It’s up to you. You could for instance use cron jobs or Nomad.
In cluster.json and playbook.json we can’t use environment variables apart for AWS credentials, so you would need to retrieve the values and update the config dynamically just before using them if you don’t want to store values directly in the files.
For the configuration file for loader and shredder you can use environment variables like this in the hocon: "host": ${REDSHIFT_HOST}
Indeed, what matters is that the EMR cluster and the IAM role used for shredder have sufficient permissions. If shredder is run with Dataflow Runner then Dataflow Runner needs to know about the secrete key.
No it can’t, at the moment only authentication with username/password is supported.
Thanks @BenB that solves most of my doubts. one last thing
running shredder with Dataflow runner. but I can’t provide AWS secrete key, as the code live in some public repo or can’t even pass/replace from ENV dynamically. Do you see any better way?
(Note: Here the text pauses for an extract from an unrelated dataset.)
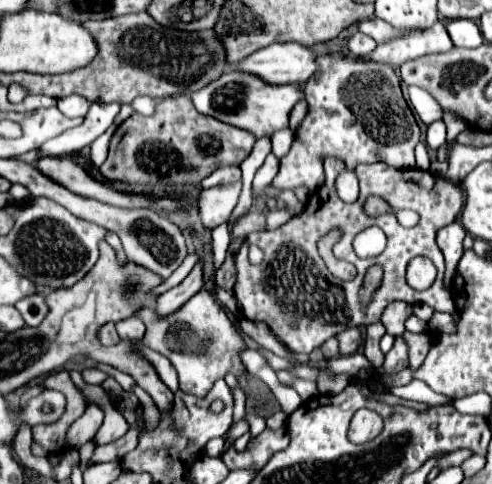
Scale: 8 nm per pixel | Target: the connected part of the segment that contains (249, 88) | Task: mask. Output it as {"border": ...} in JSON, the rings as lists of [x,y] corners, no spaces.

I’m not sure to understand. When you run the shredder with dataflow-runner (either with transient or persistent EMR cluster), you have to specify the region and creds :
And then AWS_ACCESS_KEY_ID and AWS_SECRET_ACCESS_KEY environment variables need to be set when dataflow-runner command is run. That’s the only way Dataflow Runner can know where to create/use the EMR cluster for shredder (which region and which AWS account).
You have to set the 2 env variables at some point, you can’t run shredder without it.
Wherever they are stored that’s fine that doesn’t matter, but you need to retrieve them and set them on the machine where you run dataflow-runner, just before you run it.